Matt, how are you connecting your scope to the current-monitoring shunts? Are you using normal probes on the 1x setting, or what?
Normal yes, set to 1X on the physical probe, yellow channel. Both channels are set DC bias. Common ground used for both probes.
On the higher current input side, the scope channel is set to 100X and connected across the 0.01 ohm shunt.
On the output side, the scope channel is set to 5X and connected across the 0.2 ohm shunt.
Only on the output voltage do I set the blue channel probe to 10X and set the scope channel to match.
For the testing I leave all shunts in-place, both input and output. I keep the system running stable and just move the probes (since I don't have a fancy four channel scope like yours). This to me is actually an advantage here because any scope or probe error should be identical between input and output measurements--i.e. if the channel is 2% low, it will be 2% low on both sides.

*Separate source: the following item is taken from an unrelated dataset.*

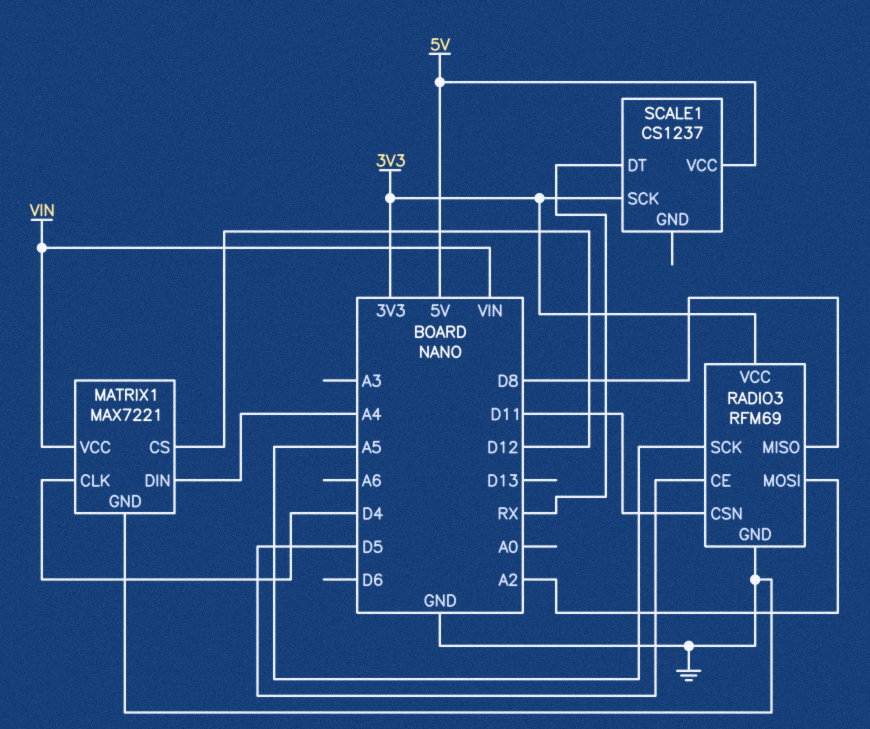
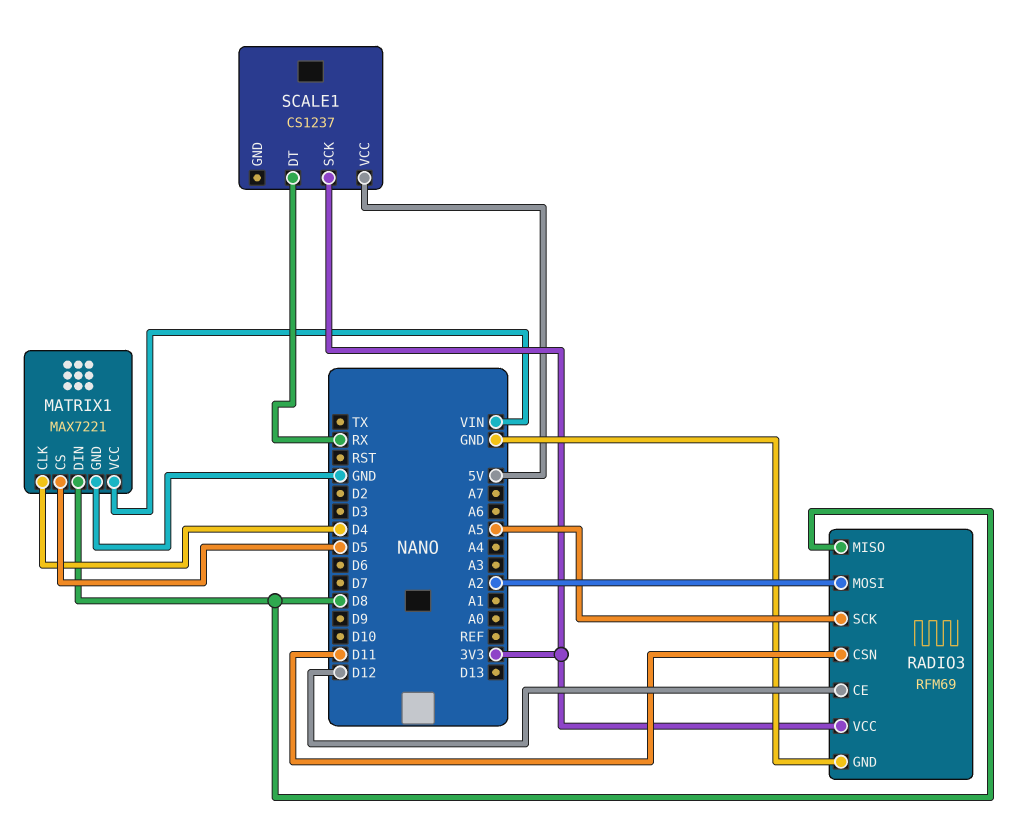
MATRIX1 pin CS: D12 -> D5
MATRIX1 pin DIN: A4 -> D8
RADIO3 pin CE: D5 -> D12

The load is a 75 watt 110 volt halogen spot light and when driven with a known 20 watt source has identical brightness--checked just for consistency.
Using a digital handheld meter, I can confirm the scope readings are all in the ballpark, with the scope readings likely being more accurate.
This is your ballgame Tinsel; if there is anything you are suspicious of, let me know and I'll recheck it--I get no paycheck for this gizmo either way. Being shy of the 130% efficiency anyway, might as well be sure the measuring is done right now, especially while I have everything still setup.
Oh, one thing I wanted to ask about, the phasing... I'm a little surprised the current and voltage are exactly in-phase. Typically a little offset is noticed. Is this because the device is actually running at full load or is there some other reason?